Les uns et les autres auraient été dans leur rôle en condamnant les tir de roquettes sur Israël .A condition de mettre en perspective toute la chaîne des responsabilités qui a conduit à ce nouveau désastre et de faire clairement apparaître l’incommensurable disproportion des « menaces » évoquées ! La vérité, comme vient de le rappeler l’historien Ran Halévi, analyste reconnu de l’histoire politique d’Israël, c’est que : « Cela fait des mois que le gouvernement israélien est alerté sur la situation explosive dans les Territoires palestiniens : un processus de paix au point mort; une conjoncture économique précaire; l’accroissement spectaculaire des implantations; et pour finir, la multiplication des vexations et des exactions, souvent impunies, commises par des colons jusqu’au-boutistes » (2) . La vérité, c’est aussi que Nétanyahou a vu il y a peu sa stratégie de l’affrontement permanent contrecarrée par la réconciliation entre le Fatah et le Hamas, la constitution d’un gouvernement de consensus , et surtout par la décision américano-européenne de reconnaître ce gouvernement et de travailler avec lui. Ouvertement révulsé par cette décision qui l’isolait sur la scène internationale , le chef de la droite israélienne était à la recherche d’un prétexte pour étouffer dans l’œuf cet espoir de normalisation. Aussi n’a-t-il pas hésité à instrumentaliser la tragédie de l’enlèvement et de l’assassinat des trois jeunes Israéliens pour justifier une nouvelle guerre, au risque de précipiter une implosion du Proche-Orient .

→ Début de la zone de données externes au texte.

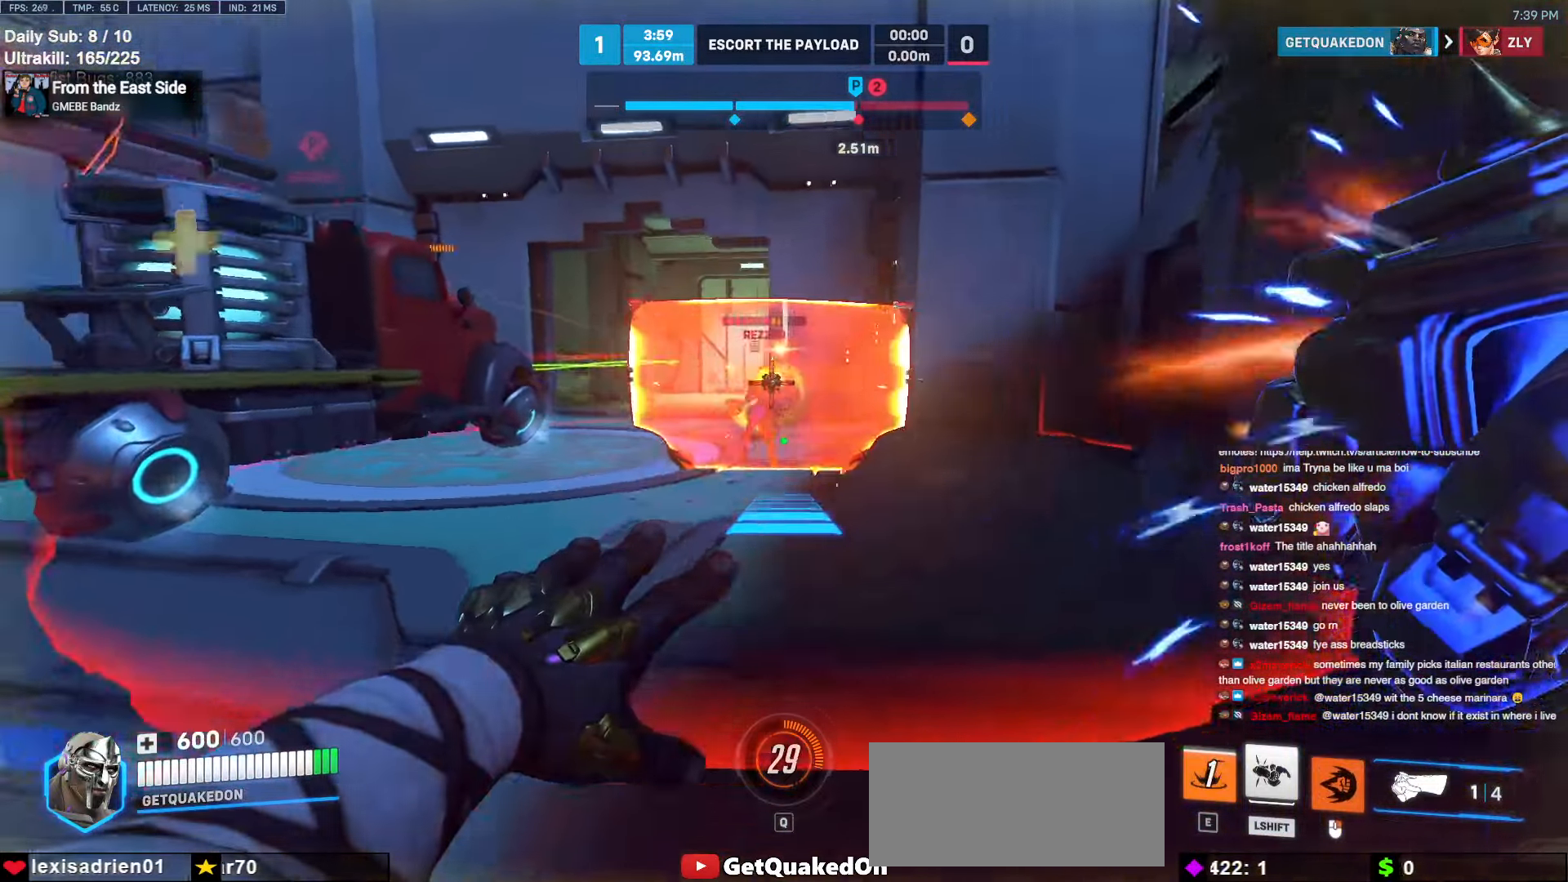
{"keys": ["d", "w"], "mouse": [], "events": [[100, "a", "up"], [150, "mouse_right", "up"], [467, "d", "down"]]}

Voilà ce qu’ont délibérément passé sous silence les alliés européens du gouvernement le plus extrémiste de l’histoire de l’Etat d’Israël. Ce message de complaisance du Président français à l’un des pouvoirs les déstabilisateurs de notre époque se situe en quelque sorte aux antipodes du « discours de Pnom Penh » par lequel le Général De Gaulle signifia, en son temps, avec lucidité et courage, à son allié (américain) qu’il faisait fausse route en livrant à un autre peuple (viêtnamien) une guerre injuste et, quel que fût le déséquilibre des forces, perdue d’avance.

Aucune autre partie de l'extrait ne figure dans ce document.